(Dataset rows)
+ + + + +
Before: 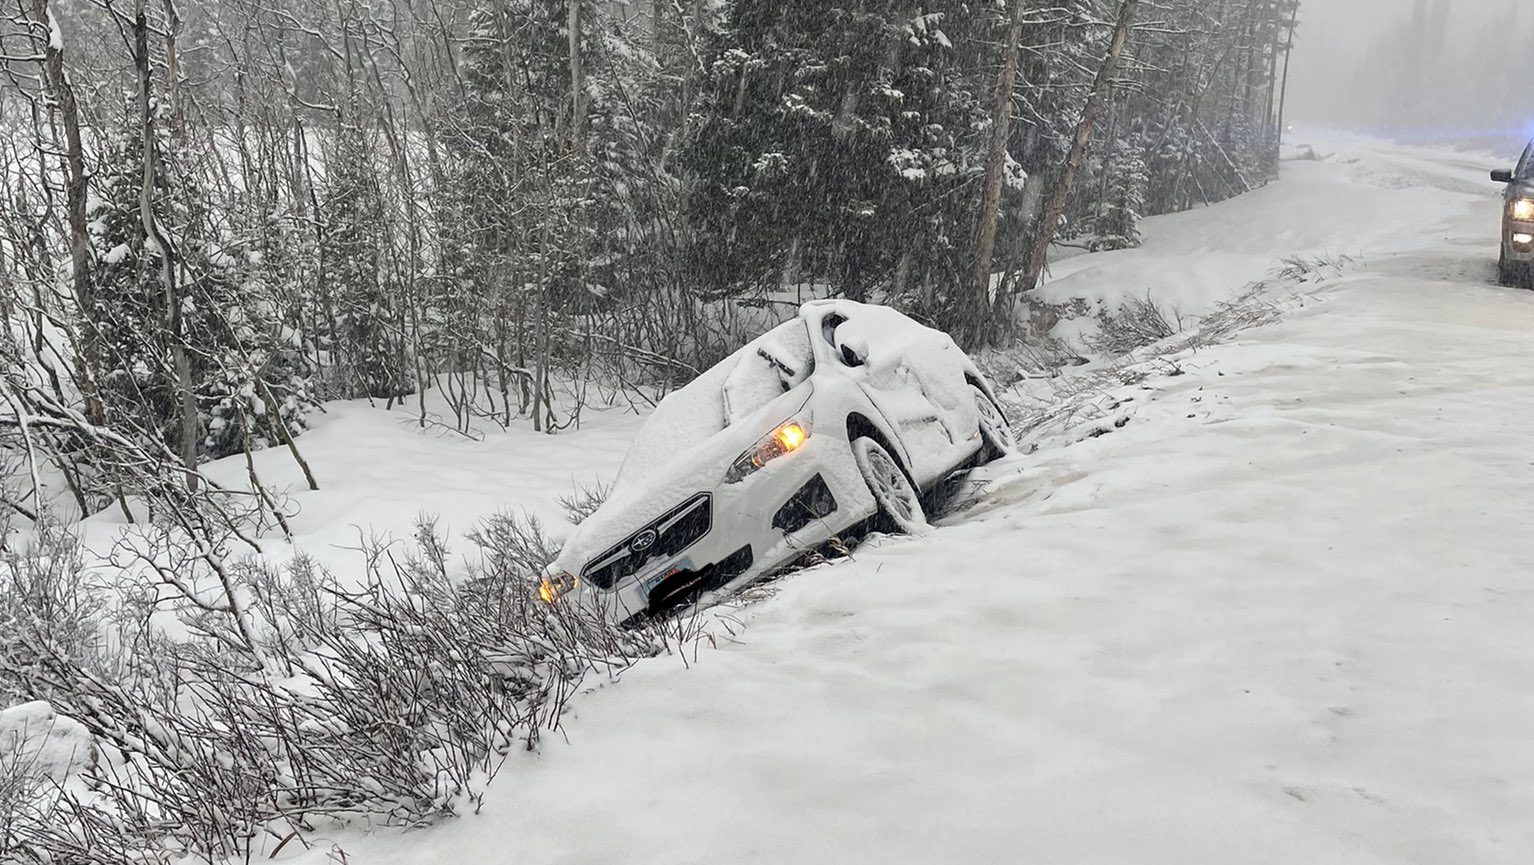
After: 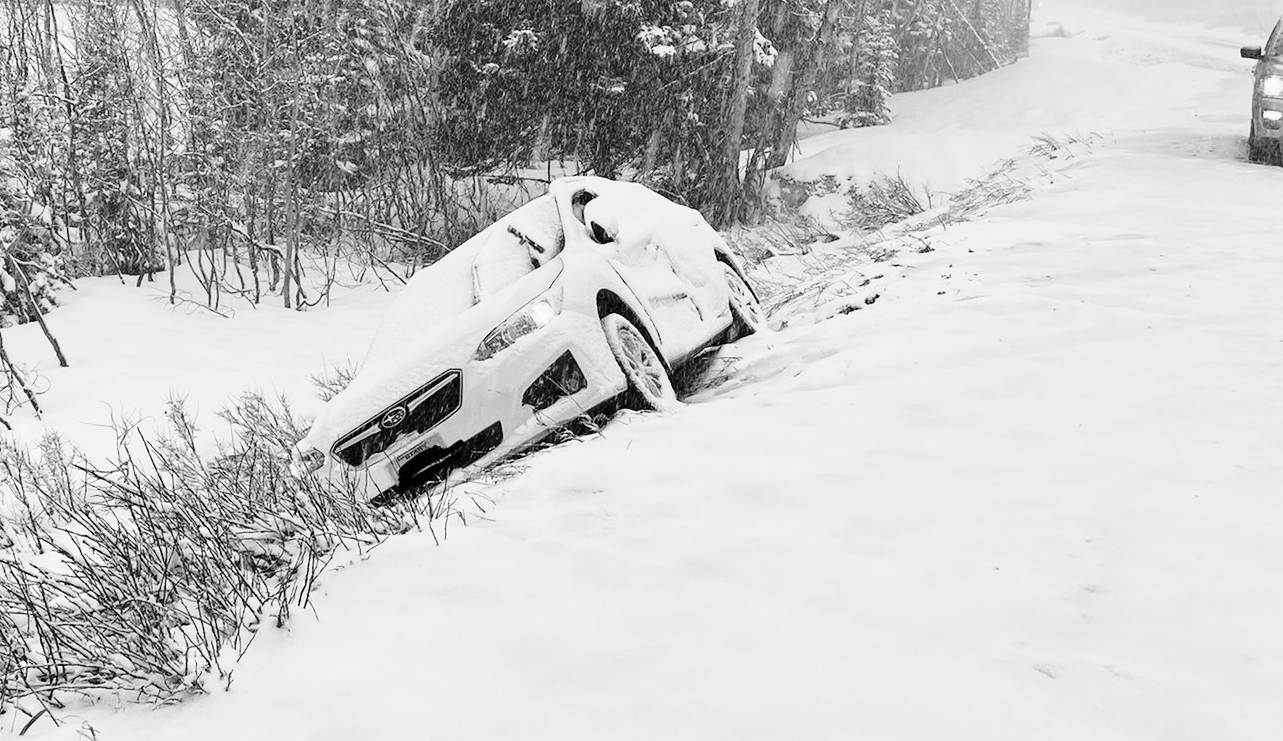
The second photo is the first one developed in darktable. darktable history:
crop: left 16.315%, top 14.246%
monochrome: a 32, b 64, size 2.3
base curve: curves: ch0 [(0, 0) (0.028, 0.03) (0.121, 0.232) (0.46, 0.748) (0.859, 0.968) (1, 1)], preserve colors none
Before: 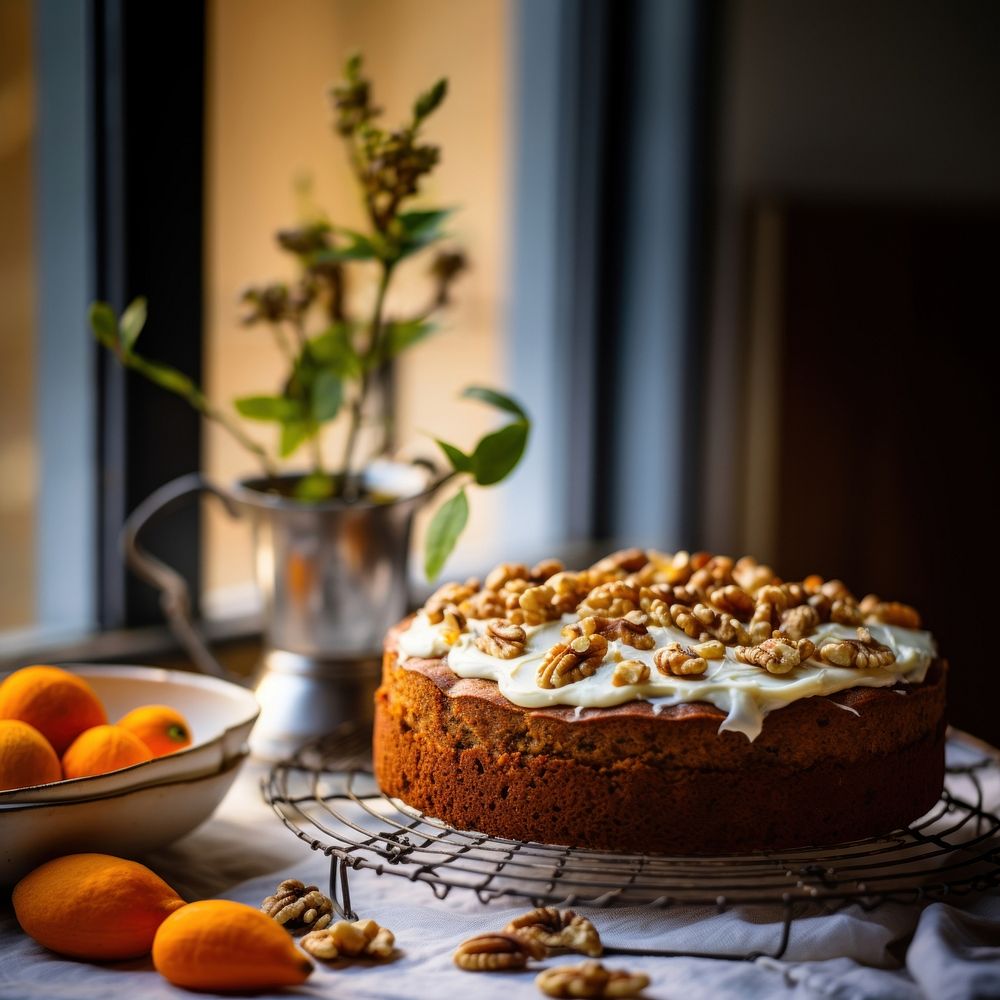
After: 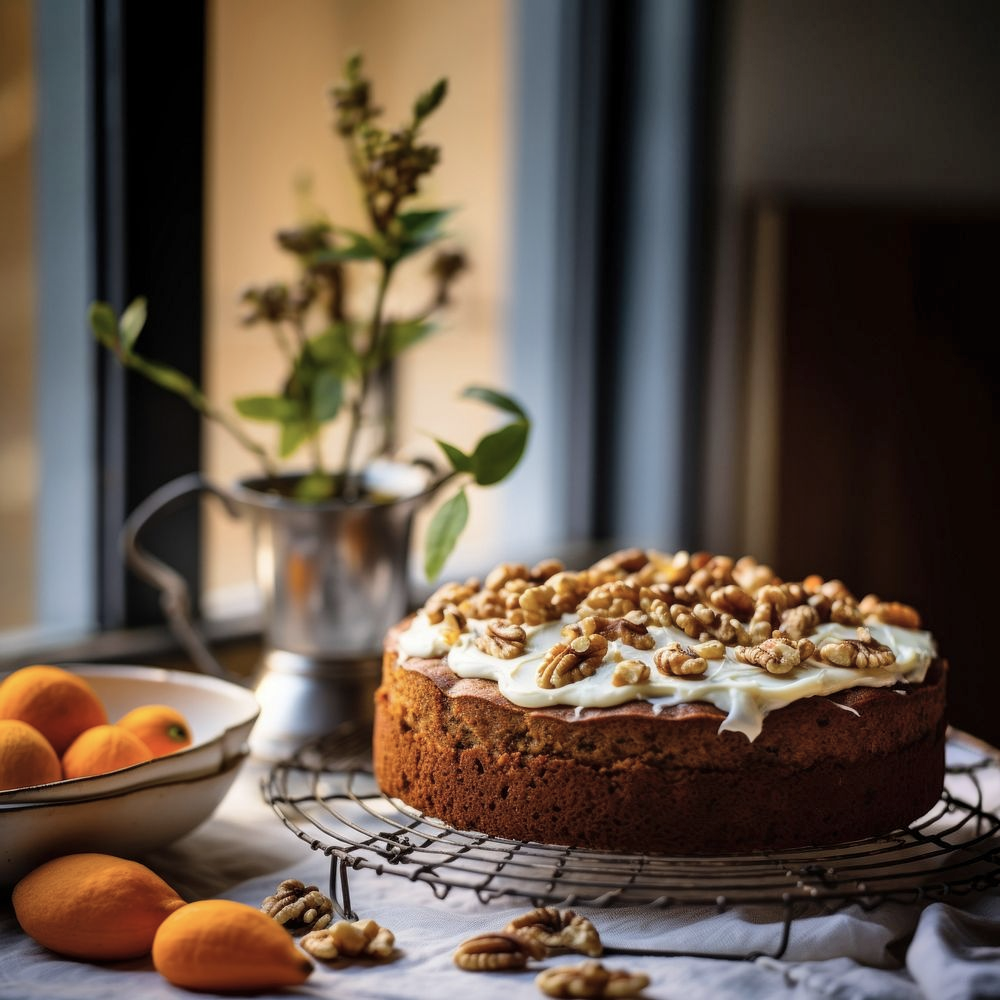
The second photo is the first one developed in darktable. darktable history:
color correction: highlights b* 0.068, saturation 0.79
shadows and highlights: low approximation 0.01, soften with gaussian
+ + + + +
Rewrite the entries, replacing "darktable history" with "edit history" and changing nothing else. Leave the pictures out of your answer.

• _Reply_:
Before: 
After: 
The second photo is the first one developed in darktable. edit history:
crop: left 16.315%, top 14.246%
monochrome: a 32, b 64, size 2.3
base curve: curves: ch0 [(0, 0) (0.028, 0.03) (0.121, 0.232) (0.46, 0.748) (0.859, 0.968) (1, 1)], preserve colors none
Before: 
After: 
The second photo is the first one developed in darktable. edit history:
color correction: highlights b* 0.068, saturation 0.79
shadows and highlights: low approximation 0.01, soften with gaussian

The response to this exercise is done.